Dans les eaux douces sursaturées en carbonate de calcium peut se manifester, sous certaines conditions, un phénomène de précipitation entrainant la formation de tuf calcaire ou de travertin. Les agents de cette précipitation sont essentiellement des algues (cyanobactéries) mais également certaines espèces de bryophytes voire même des végétaux supérieurs (graminées...). En Belgique, on distingue trois types principaux de dépôts : de rivière, de cron, et de source. Le premier type se présente sous la forme de barrages à travers le lit du cours d'eau. Le cron est un dépôt de pente, prenant place en aval d'une source, et caractérisé par une structure en vasque ou en escalier. Le dépôt de source se forme à l'emplacement d'une source ou immédiatement en son aval. On rencontre les principales formations de tuf en Lorraine belge ainsi que dans la vallée de la Meuse et certains de ses affluents
Le cron de Blaimont est situé en rive droite de la Meuse; il s'agit d'un dépôt de cron d'ampleur beaucoup moins importante que celui de Hastière et est caractérisé par une structure en cône.
Par rapport aux autres dépots, le tuf de Blaimont est particulièrement original car, tout comme le tuf de Hastière, il prend place sur des affleurements de grès et de psammites famenniens, donc des roches à priori plutôt acides (voir DUVIGNEAUD & SAINTENOY-SIMON, 1992).
Une description botanique de ce cron est donnée par DUVIGNEAUD & SAINTENOY-SIMON (1992):
Il est situé dans un environnement très forestier, constitué par des fragments d'aulnaie rivulaire dominée par de très belles cépées d'Alnus glutinosa, et par une frênaie-érabliaie de ravin avec Fraxinus excelsior, Acer pseudoplatanus, Acer campestre, Asplenium scolopendrium, Polystichum setiferum, Mercurialis perennis, Melica uniflora, Lamium galeobdolon subsp. montanum, Hedera helix, Geranium robertianum, Dryopteris filix-mas, Polypodium vulgare subsp. prionodes,...

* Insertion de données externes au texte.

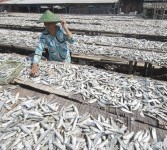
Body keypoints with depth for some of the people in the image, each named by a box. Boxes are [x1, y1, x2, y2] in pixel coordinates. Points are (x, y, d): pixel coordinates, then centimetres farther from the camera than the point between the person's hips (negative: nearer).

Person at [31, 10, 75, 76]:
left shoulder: (62, 30, -22)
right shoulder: (44, 34, -19)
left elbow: (72, 41, -31)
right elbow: (39, 49, -26)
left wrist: (66, 29, -41)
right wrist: (34, 65, -38)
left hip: (65, 59, -1)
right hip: (52, 60, 1)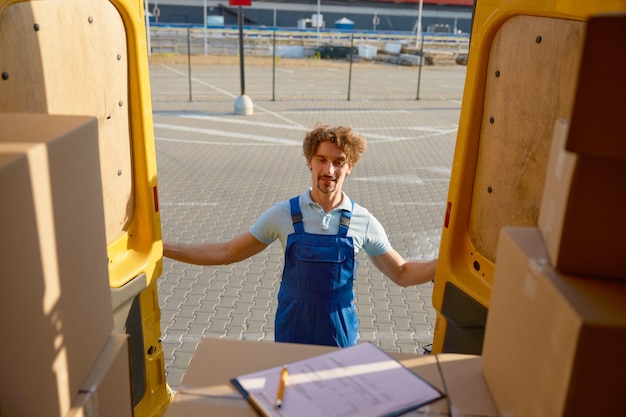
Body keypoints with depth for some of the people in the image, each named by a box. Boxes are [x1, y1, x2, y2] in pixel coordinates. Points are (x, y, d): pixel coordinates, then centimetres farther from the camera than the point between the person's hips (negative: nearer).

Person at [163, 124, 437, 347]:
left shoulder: (364, 223, -8)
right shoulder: (283, 215, -10)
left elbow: (402, 274, 2)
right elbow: (226, 253, -3)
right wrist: (163, 248, -9)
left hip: (340, 331, 1)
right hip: (292, 329, 0)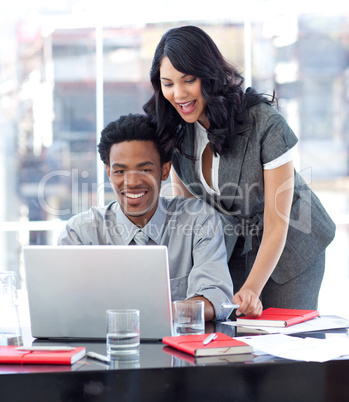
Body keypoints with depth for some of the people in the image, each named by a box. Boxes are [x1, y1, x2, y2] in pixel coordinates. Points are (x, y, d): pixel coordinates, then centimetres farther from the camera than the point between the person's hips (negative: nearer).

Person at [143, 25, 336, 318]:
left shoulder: (266, 124, -28)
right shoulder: (174, 130, -12)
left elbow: (277, 225, -26)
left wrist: (251, 289, -37)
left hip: (289, 245, -4)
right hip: (231, 244, 4)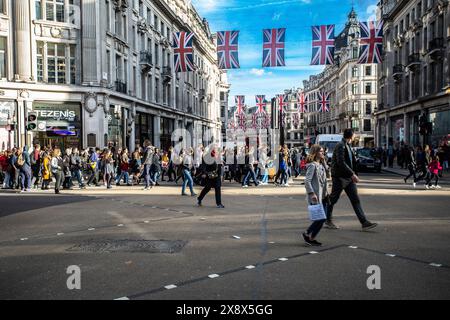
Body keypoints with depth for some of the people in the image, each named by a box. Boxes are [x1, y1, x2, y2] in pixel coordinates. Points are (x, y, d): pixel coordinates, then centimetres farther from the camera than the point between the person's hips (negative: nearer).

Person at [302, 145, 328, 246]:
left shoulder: (321, 164, 14)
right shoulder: (312, 165, -13)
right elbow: (307, 180, -19)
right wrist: (312, 193, -22)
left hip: (323, 196, 9)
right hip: (315, 197, -9)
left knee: (323, 218, 10)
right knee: (320, 218, -6)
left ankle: (311, 237, 20)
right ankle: (307, 235, 9)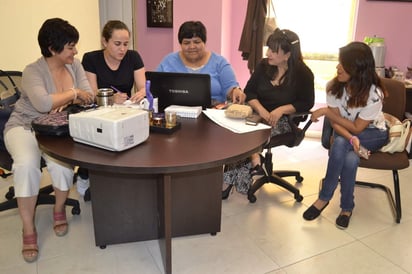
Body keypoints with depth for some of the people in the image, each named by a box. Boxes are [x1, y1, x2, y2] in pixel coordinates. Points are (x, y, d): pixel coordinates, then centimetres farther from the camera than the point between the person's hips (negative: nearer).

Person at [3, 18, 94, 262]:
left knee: (61, 164, -28)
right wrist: (72, 93, -24)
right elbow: (42, 103, -34)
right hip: (25, 126, -3)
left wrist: (67, 103, -23)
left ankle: (59, 209, 4)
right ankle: (28, 230, -15)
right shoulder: (33, 71, -16)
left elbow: (89, 97, -6)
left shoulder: (75, 65, 1)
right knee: (26, 164, -33)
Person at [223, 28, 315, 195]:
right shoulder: (264, 65, 5)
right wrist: (260, 109, -16)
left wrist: (281, 110, -21)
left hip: (283, 120, -4)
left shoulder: (303, 73, -6)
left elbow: (306, 103, -7)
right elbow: (249, 91, 3)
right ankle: (255, 161, -19)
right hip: (258, 114, 4)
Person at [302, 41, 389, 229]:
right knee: (349, 159, -32)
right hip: (345, 131, 3)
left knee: (339, 144, -33)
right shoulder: (334, 86, -16)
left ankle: (324, 198, -16)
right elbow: (336, 123, -15)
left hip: (373, 134, -2)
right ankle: (347, 207, -11)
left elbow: (357, 128, -20)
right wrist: (351, 139, -34)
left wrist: (327, 111, -23)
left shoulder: (374, 94, -26)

Le dépôt de tuf en lui-même est colonisé essentiellement par les bryophytes, ce qui peut s'expliquer par son ombrage important. On note en particulier Cratoneuron commutatum, Eucladium verticillatum, Aneura pinguis, Bryum pseudotriquetrum. Localement, Chrysosplenium oppositifolium est aussi présent.
Au pied du cron, sur colluvions calcaro-limoneuses, se développent Rubus caesius, Sambucus nigra, Hedera helix, Melica uniflora, Geranium robertianum, Lamium maculatum, Urtica dioica, Scrophularia auriculata, Eupatorium cannabinum. Une zone humide en contrebas porte Veronica beccabunga, Epilobium hirsutum, Mentha aquatica, Ranunculus repens, Solanum dulcamara, Stachys sylvatica, ...
La bryoflore a été étudiée une première fois par DE ZUTTERE (1993) et plus récemment par A. et O. SOTIAUX le 28 janvier 2009 (inédit):
Le cortège est ici nettement moins riche que celui du cron de Hastière, en raison de la taille plus modeste du dépôt et de sa situation ombragée. Sur les dépôts poreux et humides de carbonate de calcium, Palustriella commutata est l'espèce dominante. Elle se présente en tapis continu monospécifique. A quelques cm de la surface, ses tiges sont rigides car elles sont incrustées de CaCO3. La plante évite les courants d'eau rapide en se cantonnant sur les côtés et à la base des chutes. Eucladium verticillatum est la seconde espèce caractéristique de ce biotope. Cette petite mousse acrocarpe forme souvent de gros coussins hémisphériques compacts. Contrairement à Palustriella qui colonise des surfaces relativement planes, elle occupe des surfaces pentues, éclaboussées, de préférence ombragées. D'autres bryophytes, non exclusivement turficoles, se rencontrent sur le tuf de Blaimont: il s'agit de l'hépatique Pellia endiviifolia,, ainsi que des mousses Bryum pseudotriquetrum et Cratoneuron filicinum (Mnium stellare et Aneura pinguis signalés par DE ZUTTERE, 1993, n'ont pas été observés en 2009).